— Begin Passage given —

A new series presented by Annex this year is entitled, Shared Spaces/Separate Places, pairing company members up with dance artists from around the country for a shared improvisation. Kristin immediately wanted to reach out to dancer and former Camp Ballibay camper, Lisa Kwak!

Lisa Kwak

Kristin Alexander

Kristin Alexander

Lisa, a Dance Intensive camper at Ballibay from 2009-2011, is now a professional dancer living in Seattle, Washington. She works with Dani Tirrell and the Congregation, The Guild Dance Company, and PRICEArts N.E.W. When not in rehearsal or taking dance classes, Lisa works at the University of Washington’s Department of Dance as their Operations and Media Specialist. 

When asked about the inspiration for the improvisation with former camper Lisa, Kristin said:

We chose REMINISCE and NOSTALGIA as our prompts.  Having a place like Ballibay as our connection reminded us of physical places like the studios, the hillside, the theatre as well as people and experiences over the summers we shared. After we improvised, we talked about the similarity of our experience in being present in our own space, aware of our shared virtual space and each other’s environment, and feeling connected to spaces at Ballibay.”

I got a chance to speak with Kristin and Lisa about the improvisation, their collaboration, and their shared experience at Ballibay. After so many years apart, (and this last year apart from regular social and collaborative connection) it was clear that Lisa and Kristin really enjoyed this time together. In speaking about her experience at Ballibay many summers ago, Lisa said: 

“When I was collaborating with Kristin I felt reminded of the feelings and sounds, scents-- sensations that I felt at Ballibay, more than specific memories. At the same time, I felt pulled into the 15-inch computer screen where Kristin was dancing, while also being aware of my current physical surroundings and body.  So, it was sort of a bizarre mix of being present with myself, being present in Zoom with Kristin and also accessing some forgotten crumbs of memories that you can feel but not quite envision - all at the same time.” 

It was clearly a special moment for Kristin, as well. Lisa had collaborated with Annex Dance company as a camper, and those special moments of collaboration and strong feelings of reminiscing clearly fueled their latest socially distanced duet. 

“It was amazing to feel a connection with someone after so many years with so many miles between us.  The last Annex Dance Company piece Lisa performed as a camper started with a solo that I had originally performed.  Even though the work has been performed a few times since then, I don't think anyone besides the two of us have danced that solo.  For me, the feelings of that piece rushed back when Lisa's smiling face popped up on Zoom.”

Those special moments were not forgotten by Lisa either. She continued to speak of her experiences as a camper at Ballibay saying,

 “I think more than anything Ballibay gave me confidence in myself and in my art. That was one of the first places I can remember where adults didn’t talk down to me, and where I felt really seen and respected and supported as a growing human being. I think that was huge for me as a teenager. And I don’t think that I would have had the guts to pursue dance again in college had I not had those formative experiences at Ballibay.”

— End Passage given —
— Begin Record set —

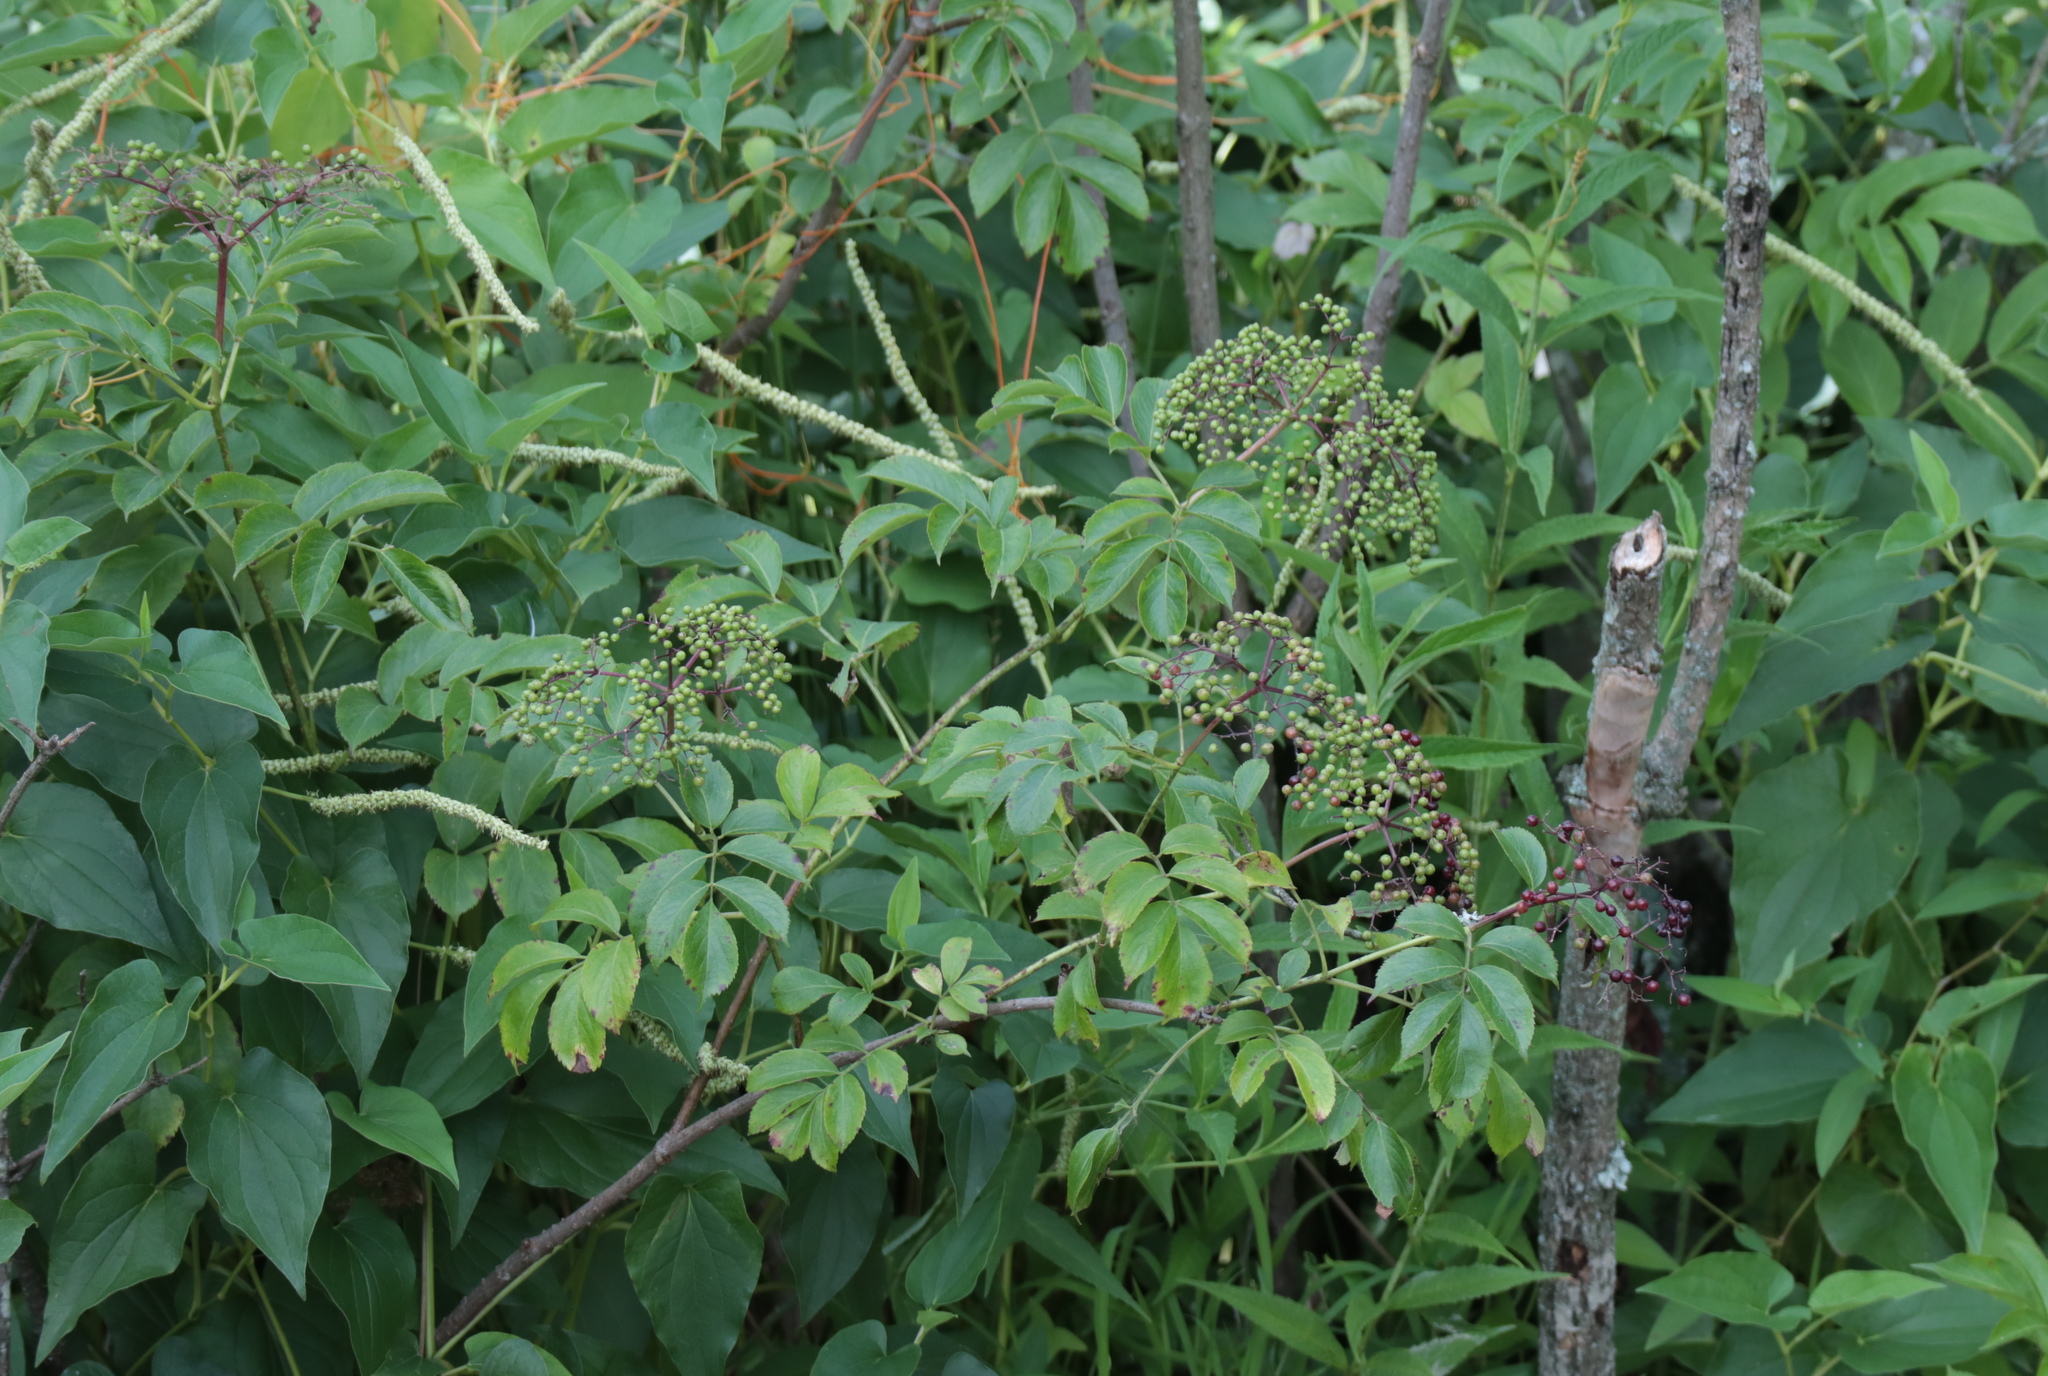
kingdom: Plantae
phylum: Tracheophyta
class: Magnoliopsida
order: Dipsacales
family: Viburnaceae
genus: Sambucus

— End Record set —

◆ **The problem**:
According to the article on the Ballibay improvisation, what position does Lisa Kwak hold at the University of Washington's Department of Dance? The records play no part in what follows.

◆ **Expected answer**:
Operations and Media Specialist